■ **Work order A**:
Summarize the text on transcriptional analysis of early tomato fruit development in two sentences.
■ **Work order B**:
In the text on transcriptional analysis of early tomato fruit development, what fold difference in SlARF9 expression did the microarray analysis show between wild-type and SlARF9-OE fruits?
■ **Work order C**:
Transcribe the passage of the text on transcriptional analysis of early tomato fruit development from "Because the SlARF9-OE" up to and including "Supplementary Table S4).".

■ **Document section**:
————

Transcriptional analysis of early fruit development in SlARF9-OE and SlARF9-RNAi lines

To identify possible transcriptomic changes associated with the fruit developmental phenotypes observed in the transgenic lines, the gene expression profiles of 3–4mm fruits from wild-type and transgenic plants were analysed. At this stage, the SlARF9 transcript reached its maximum level in wild-type fruits (Fig. 3), but no phenotypic differences were observed between wild-type and transgenic fruits. The transcript profiling analysis was carried out using Affymetrix EUTOM3 tomato exon arrays.

The microarray analysis showed a 2.6-fold difference in SlARF9 expression between wild-type and SlARF9-OE fruits (P < 0.001, Student’s t-test), and a 1.6-fold difference between wild-type and SlARF9-RNAi lines (P < 0.05, Student’s t-test), closely corresponding to the results obtained by real-time quantitative PCR analysis (Fig. 3). PCA of the normalized microarray data indicated that, overall, the transcriptomes of the different types were somewhat similar, but especially those of wild-type and SlARF9-OE fruit (Supplementary Fig. S6A). Comparable results were obtained when applying the PCA to only those genes with significantly different expression levels between any two types based on a per gene ANOVA test, as the first principal component (PC1) did not separate wild-type from OE plants (Supplementary Fig. S6B). Possibly, the SlARF9-dependent transcriptional responses were already nearly saturated in 3–4mm wild-type fruits.

Because the SlARF9-OE and SlARF9-RNAi fruits had opposite phenotypes, pairwise comparison between the transcriptomes of these lines was done. Unexpectedly, the analysis showed that only SlARF9 expression levels remained significantly different between the two types after correcting for multiple comparisons (FDR = 0.03); adding the next most significant group of 14 genes raised the FDR to 0.50. Therefore, instead of looking at individual genes, GSEA was applied to the whole dataset (Subramanian et al., 2005). Using MapMan functional gene categories as gene sets (Thimm et al., 2004), three biological processes were found to be significantly overrepresented in the SlARF9-RNAi fruits (FDR < 0.25). These were brassinosteroid (BR) biosynthesis and degradation (bins 17.3.1 and 17.3.1.2), polyamine metabolism (22.1), and cell death (31.5; Supplementary Table S4).

————

■ **Data shown**:
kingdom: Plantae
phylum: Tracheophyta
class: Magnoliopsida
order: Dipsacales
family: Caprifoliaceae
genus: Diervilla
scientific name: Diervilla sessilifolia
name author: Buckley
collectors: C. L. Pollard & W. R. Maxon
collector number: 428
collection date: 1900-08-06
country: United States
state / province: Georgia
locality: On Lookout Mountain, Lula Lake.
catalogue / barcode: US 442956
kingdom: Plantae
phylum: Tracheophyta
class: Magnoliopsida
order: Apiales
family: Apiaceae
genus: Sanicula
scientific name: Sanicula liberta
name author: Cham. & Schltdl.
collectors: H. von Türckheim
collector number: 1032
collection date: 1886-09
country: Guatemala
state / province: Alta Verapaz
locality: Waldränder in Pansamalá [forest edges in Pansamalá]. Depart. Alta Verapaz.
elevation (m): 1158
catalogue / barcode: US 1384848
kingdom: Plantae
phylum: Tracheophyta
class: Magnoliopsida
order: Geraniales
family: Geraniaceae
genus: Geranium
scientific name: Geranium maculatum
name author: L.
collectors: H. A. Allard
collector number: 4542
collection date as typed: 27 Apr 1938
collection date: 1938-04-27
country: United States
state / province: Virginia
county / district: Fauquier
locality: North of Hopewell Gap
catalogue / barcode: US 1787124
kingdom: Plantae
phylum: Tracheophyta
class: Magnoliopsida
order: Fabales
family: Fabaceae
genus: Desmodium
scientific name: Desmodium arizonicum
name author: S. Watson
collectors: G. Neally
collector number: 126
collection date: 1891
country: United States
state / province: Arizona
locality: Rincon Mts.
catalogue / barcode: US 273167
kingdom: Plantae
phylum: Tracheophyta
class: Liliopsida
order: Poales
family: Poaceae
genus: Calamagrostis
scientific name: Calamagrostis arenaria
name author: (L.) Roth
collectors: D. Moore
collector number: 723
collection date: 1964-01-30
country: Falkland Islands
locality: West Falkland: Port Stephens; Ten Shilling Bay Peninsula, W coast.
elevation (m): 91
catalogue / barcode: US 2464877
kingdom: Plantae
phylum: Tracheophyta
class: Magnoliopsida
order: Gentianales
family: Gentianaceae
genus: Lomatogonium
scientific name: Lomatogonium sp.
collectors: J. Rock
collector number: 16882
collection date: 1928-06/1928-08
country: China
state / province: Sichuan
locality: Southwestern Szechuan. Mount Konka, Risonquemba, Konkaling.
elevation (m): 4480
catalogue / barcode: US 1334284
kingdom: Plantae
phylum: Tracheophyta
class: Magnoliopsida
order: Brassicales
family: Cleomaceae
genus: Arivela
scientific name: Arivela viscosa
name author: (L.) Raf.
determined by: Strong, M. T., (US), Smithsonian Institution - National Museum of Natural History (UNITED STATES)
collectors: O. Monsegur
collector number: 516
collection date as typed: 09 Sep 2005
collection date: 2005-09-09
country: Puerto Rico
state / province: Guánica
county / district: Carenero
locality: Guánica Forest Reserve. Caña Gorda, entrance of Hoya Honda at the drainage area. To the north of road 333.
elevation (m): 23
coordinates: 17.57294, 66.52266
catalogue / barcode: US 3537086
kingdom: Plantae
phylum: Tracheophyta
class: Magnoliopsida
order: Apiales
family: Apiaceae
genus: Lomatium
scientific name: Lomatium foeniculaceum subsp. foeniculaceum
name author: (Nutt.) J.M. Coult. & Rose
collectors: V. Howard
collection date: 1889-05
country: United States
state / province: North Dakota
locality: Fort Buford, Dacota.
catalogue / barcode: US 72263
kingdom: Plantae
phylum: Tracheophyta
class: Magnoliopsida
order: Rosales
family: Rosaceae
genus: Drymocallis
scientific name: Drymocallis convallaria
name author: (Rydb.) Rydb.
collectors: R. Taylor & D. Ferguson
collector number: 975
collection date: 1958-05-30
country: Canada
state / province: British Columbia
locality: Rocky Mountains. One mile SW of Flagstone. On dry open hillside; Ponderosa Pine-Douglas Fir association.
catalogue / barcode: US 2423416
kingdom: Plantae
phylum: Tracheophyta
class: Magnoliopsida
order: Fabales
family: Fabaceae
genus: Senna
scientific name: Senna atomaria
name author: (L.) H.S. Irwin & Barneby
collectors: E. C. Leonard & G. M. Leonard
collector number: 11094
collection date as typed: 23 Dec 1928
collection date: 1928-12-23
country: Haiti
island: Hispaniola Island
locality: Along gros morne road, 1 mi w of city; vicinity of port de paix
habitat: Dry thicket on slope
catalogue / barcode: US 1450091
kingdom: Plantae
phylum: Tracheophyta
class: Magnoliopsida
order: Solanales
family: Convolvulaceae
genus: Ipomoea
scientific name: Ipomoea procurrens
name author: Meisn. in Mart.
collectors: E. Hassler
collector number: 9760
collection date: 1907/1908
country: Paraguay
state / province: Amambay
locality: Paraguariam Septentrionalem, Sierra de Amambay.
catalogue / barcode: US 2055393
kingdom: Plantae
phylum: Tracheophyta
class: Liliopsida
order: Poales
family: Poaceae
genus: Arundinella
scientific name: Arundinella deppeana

————

■ **Written reply A**:
Gene expression in 3–4 mm fruits from wild-type, SlARF9-OE and SlARF9-RNAi plants was profiled with Affymetrix EUTOM3 tomato exon arrays, and PCA showed the transcriptomes to be somewhat similar, especially those of wild-type and SlARF9-OE fruit. A pairwise comparison of the OE and RNAi lines found only SlARF9 significantly different after correction for multiple comparisons, so GSEA was applied, revealing brassinosteroid biosynthesis and degradation, polyamine metabolism, and cell death as significantly overrepresented in SlARF9-RNAi fruits.

■ **Written reply B**:
A 2.6-fold difference (P < 0.001, Student’s t-test).

■ **Written reply C**:
Because the SlARF9-OE and SlARF9-RNAi fruits had opposite phenotypes, pairwise comparison between the transcriptomes of these lines was done. Unexpectedly, the analysis showed that only SlARF9 expression levels remained significantly different between the two types after correcting for multiple comparisons (FDR = 0.03); adding the next most significant group of 14 genes raised the FDR to 0.50. Therefore, instead of looking at individual genes, GSEA was applied to the whole dataset (Subramanian et al., 2005). Using MapMan functional gene categories as gene sets (Thimm et al., 2004), three biological processes were found to be significantly overrepresented in the SlARF9-RNAi fruits (FDR < 0.25). These were brassinosteroid (BR) biosynthesis and degradation (bins 17.3.1 and 17.3.1.2), polyamine metabolism (22.1), and cell death (31.5; Supplementary Table S4).